宋招娣眉头一挑,看来钟建国瞒她不少事啊。
“时间来不及了,这次就不去了。”钟建国道,“收拾一下,咱们走吧。”
宋招娣心想,来日方长,你不说我也能弄清楚。于是,主动背着三娃,冲钟大娃伸出手,“俺牵着你?”
钟大娃下意识看钟建国一眼。钟建国递给他一个大白兔奶糖,小孩抿嘴一乐,把手递给宋招娣。

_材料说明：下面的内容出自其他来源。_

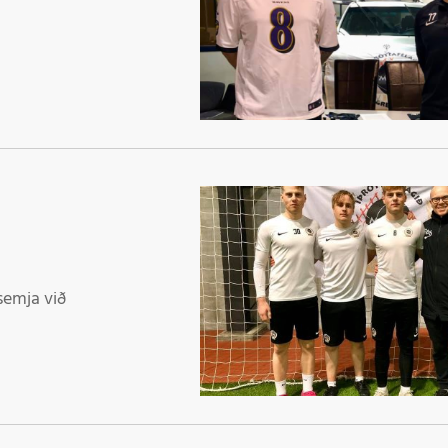
Þr
M
semja við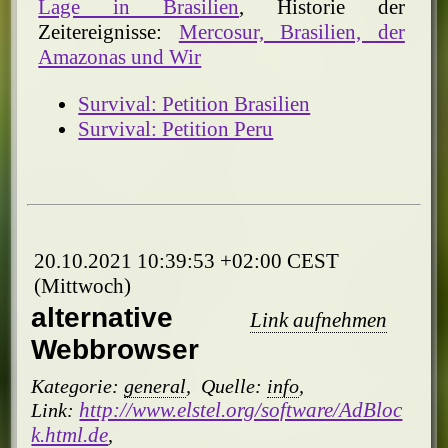
Lage in Brasilien
, Historie der
Zeitereignisse:
Mercosur, Brasilien, der
Amazonas und Wir
Survival: Petition Brasilien
Survival: Petition Peru
20.10.2021 10:39:53 +02:00 CEST
(Mittwoch)
alternative
Link aufnehmen
Webbrowser
Kategorie:
general
,
Quelle:
info
,
http://www.elstel.org/software/AdBloc
Link:
k.html.de
,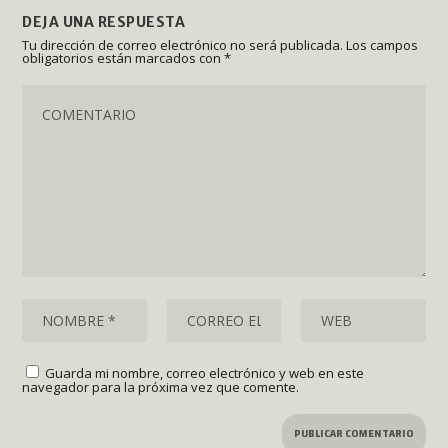
DEJA UNA RESPUESTA
Tu dirección de correo electrónico no será publicada.
Los campos
obligatorios están marcados con
*
Guarda mi nombre, correo electrónico y web en este
navegador para la próxima vez que comente.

宋招娣无语又想笑。不过,见小孩不再排斥她,也没再逗大娃。
下午三点左右,一家人到翁洲岛。
东海舰队主力部队移到翁洲岛,导致小小的翁洲岛上师长、团长遍地走,而像钟建国堪堪三十岁就当上团长的也只有他一人。
钟建国是大学生,可以说是年轻军官当中最有学问的人。他行事低调,架不住人高调,以致于除了全军将士知道他这个人,岛上的渔民也听说过他的名字。
宋招娣一句钟建国,往哪边走。钟建国就被过往行人认出来。
片刻,一辆军用吉普出现在钟建国身边,车窗还没打开就喊:“钟团长,上哪儿去?”
钟建国停下:“回家。”
“我送你一段。”说着话往钟建国另一边看,见他身边的女人又黑又瘦,还穿着极不合身的绿色衣服,整个人灰头土脸,忍不住啧一声,“那位是新嫂子?”
钟建国点了点头:“她叫宋招娣,你喊她小宋就行了。”
招娣?男人品一品,人土名也土,工人阶级出身的钟大团长也有今日?唉,老天爷果然最公平:“哪能喊小宋,嫂子,慢点。”
“谢谢。”宋招娣无意中瞥到男人眼中的嫌弃,颇为无语,革命队伍里居然还有这种人?心下好奇,“建国,这位是?”
钟建国:“某个舰的队长,马中华。小马,这是干什么去?”
“回队里。”马中华回头看一眼宋招娣,真黑,“嫂子是哪儿的人?”
宋招娣:“我也是滨海人,我姨是钟团长的继母,按照辈分算我是钟团长的表妹。”
“表妹?”马中华没想到,“以前也没听钟团长提起过。”
宋招娣:“我比他小八岁,他去上大学,我还在上小学,年龄差太多,没走动过。”
“嫂子上过学?”马中华颇为意外。
宋招娣见钟建国没阻止她,继续说:“上过两年,粗通文墨。”
马中华的手一抖,钟建国连忙抱住坐在他和宋招娣中间的大娃。
上过两年学的人可说不出“粗通文墨”一词,马中华忍不住羡慕钟建国,都什么运气啊,前一个老婆高中毕业,娶个填房不但是表妹,还是个学问深的主儿:“嫂子谦虚了。”
“一般一般。”宋招娣懒得搭理他,继续谦虚,“也就会写我自己的名字。”
马中华噎了一下,还想再开口,钟建国一句认真开车堵了回去。